There are also a number of well-attended events. One of the popular festivals is the Muscoda Morel Mushroom Festival. In May, these mushrooms appear. Morels are sold for $40 per pound down in Madison, but there is a limited window of opportunity for harvest. The community has designated itself as the Morel Mushroom Capital of Wisconsin.

“From a tourism standpoint, I always look at how we can get more people here – people that don’t necessarily live here – and that helps, but there is also the Potosi Brewery which has the National Brewery Museum. They beat out Milwaukee and St. Louis ten years ago for that right.”

Potosi is a village of about seven hundred people, near the Mississippi River. There was a brewery there that operated from 1852 to 1972. In 1999, there was a movement to save the dilapidated, roofless, building. “You could see the sky when you looked up”

The National Brewery Association was looking for a location to house its new museum. Potosi threw its hat in the ring and the museum has been a major draw to the county since.
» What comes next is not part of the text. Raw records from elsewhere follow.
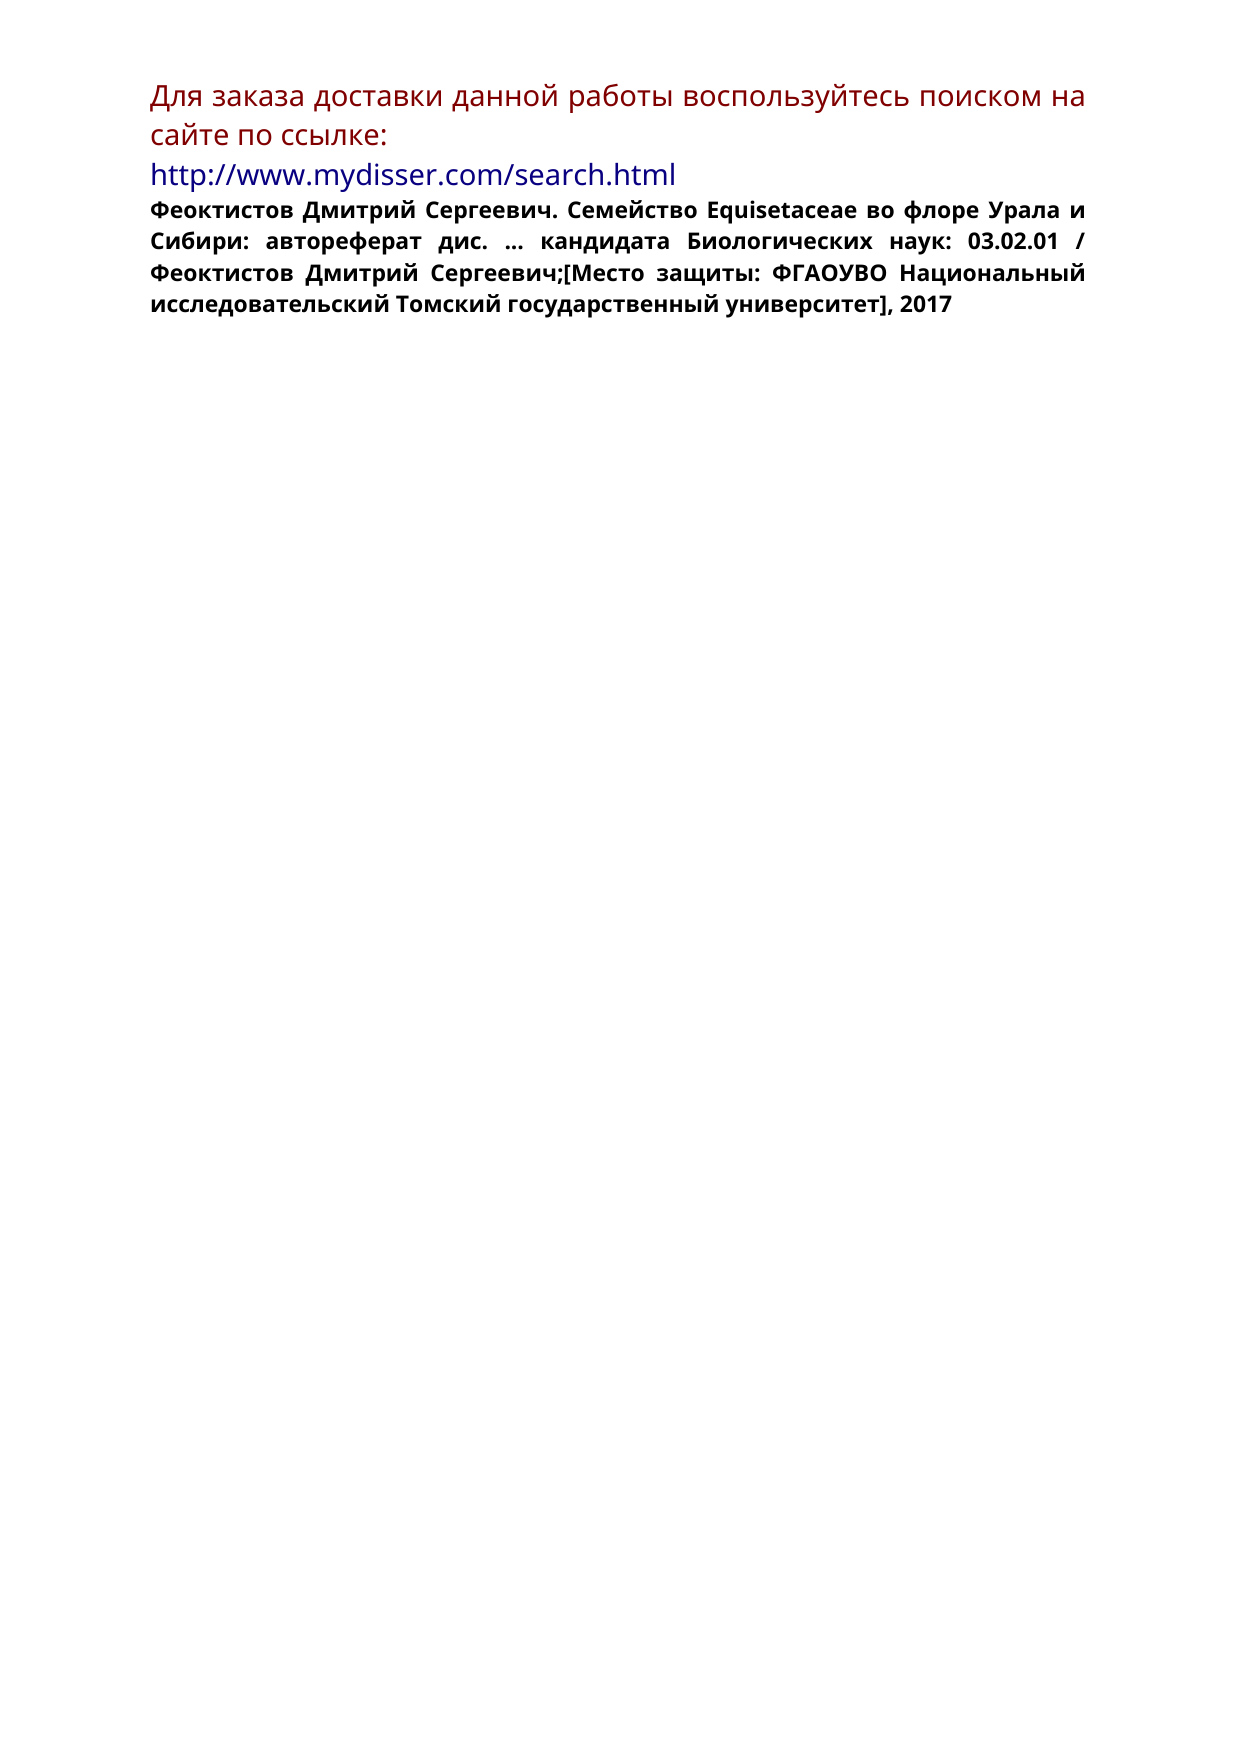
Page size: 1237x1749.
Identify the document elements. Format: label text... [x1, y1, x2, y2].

text Феоктистов Дмитрий Сергеевич. Семейство Equisetaceae во флоре Урала и Сибири: автореферат дис. ... кандидата Биологических наук: 03.02.01 / Феоктистов Дмитрий Сергеевич;[Место защиты: ФГАОУВО Национальный исследовательский Томский государственный университет], 2017 [150, 194, 1086, 319]
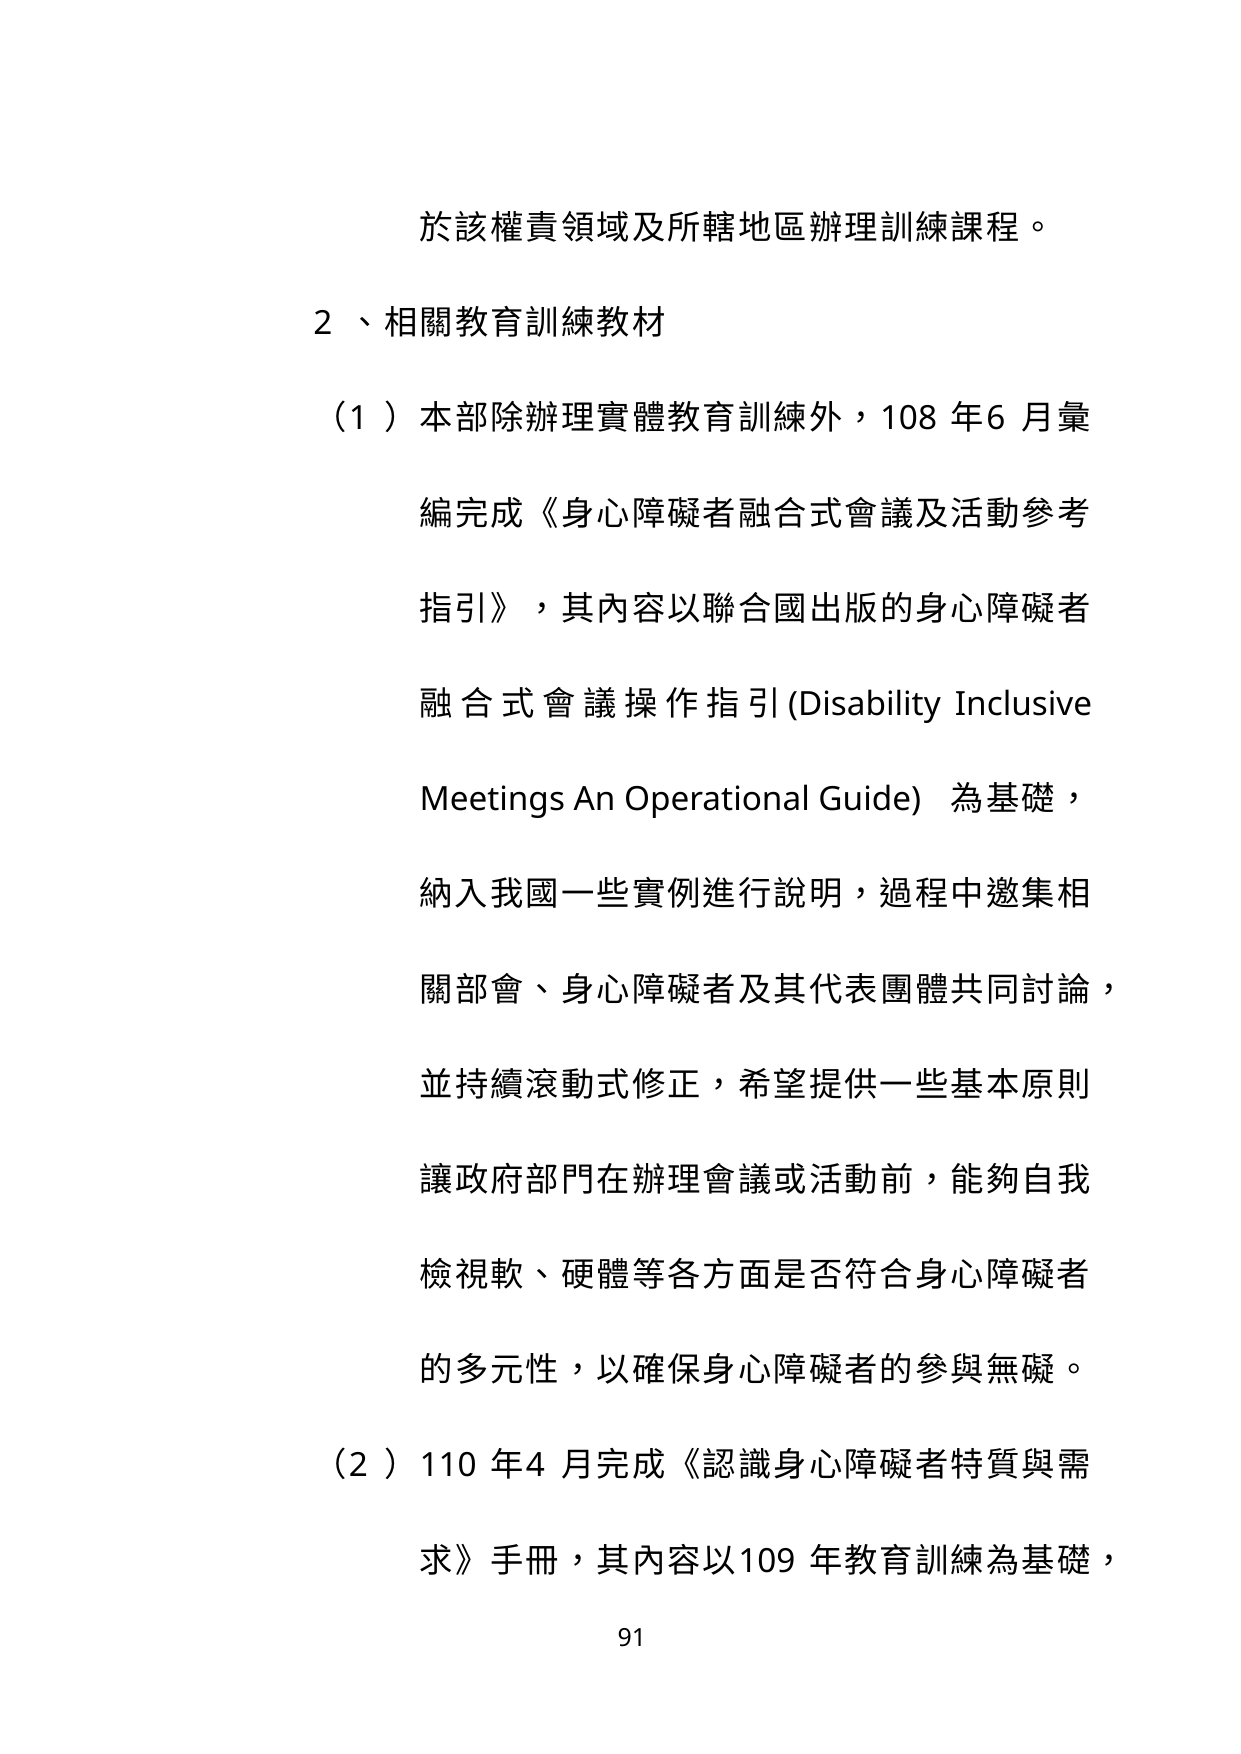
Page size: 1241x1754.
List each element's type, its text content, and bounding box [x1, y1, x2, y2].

subtitle 110年4月完成《認識身心障礙者特質與需求》手冊，其內容以109年教育訓練為基礎，並納入障礙研究重要理論，過程中諮詢身心障礙者及其代表團體及專家學者，以提供一些基本的概念讓公務部門相關人員瞭解提供服務過程中，如何針對不同障別障礙者提供適切服務。前開兩份資料，皆已函請各級政府及相關團體推廣運用，亦登載於CRPD網站供社會大眾運用。 [296, 1415, 1092, 1605]
subtitle 相關教育訓練教材 [296, 272, 1092, 368]
subtitle 本部除辦理實體教育訓練外，108年6月彙編完成《身心障礙者融合式會議及活動參考指引》，其內容以聯合國出版的身心障礙者融合式會議操作指引(Disability Inclusive Meetings An Operational Guide)為基礎，納入我國一些實例進行說明，過程中邀集相關部會、身心障礙者及其代表團體共同討論，並持續滾動式修正，希望提供一些基本原則讓政府部門在辦理會議或活動前，能夠自我檢視軟、硬體等各方面是否符合身心障礙者的多元性，以確保身心障礙者的參與無礙。 [296, 368, 1092, 1415]
subtitle 109年9月至110年1月與身心障礙者合作辦理「認識身心障礙者特質與需求」及「打造視覺障礙者友善環境」之示範性教育訓練，共5場次，參與人數共計358人，期透過教育訓練協助各級政府人員更加瞭解各項服務如何有效提供予身心障礙者，並鼓勵各級政府可參考該示範性教育訓練課程安排方式，於該權責領域及所轄地區辦理訓練課程。 [296, 177, 1092, 272]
The construction of the museum was an amazing thing for a community of that size. The site also features a restaurant and micro-brewery. The museum is a highlight along the Great River Road which runs up the Mississippi River from New Orleans all the way to Minneapolis.

“They just bought a building next to it and now have a bottling and canning line. They keep growing the business, and, as the beer becomes more popular, they decided to bottle it and can it. From an economic development standpoint, they want to be a contract-for-hire business that can do bottling and canning of beer for other micro-breweries.”

Grant County is very much an advanced agriculture and manufacturing centre. The Grant County EDC is looking at other opportunities utilizing the Mississippi River for trade, developing an inter-modal hub that will have rail for the Burlington Northern/Santa Fe line, along with barge and semi traffic all in one location.

One of the reasons as to why the corporation runs so smoothly is due to the active involvement by the people, elected officials and businesses. Grant County’s is one of the largest counties in Wisconsin, yet it has a population of only 50,000. However, at monthly meetings, it is not uncommon to see upwards of fifty people, and twice that will show up for the annual meeting in December. Counties with larger urban areas often do not get that many participants.

“I like to use football analogies. There are not a lot of spectators here; there are a lot of players, coaches, trainers and mangers, but not spectators. They understand that they have to be involved in order for things to happen,” Brisbois says. “These people that come to our meetings are the spark that make things happen, and that’s why we have such a strong organization.”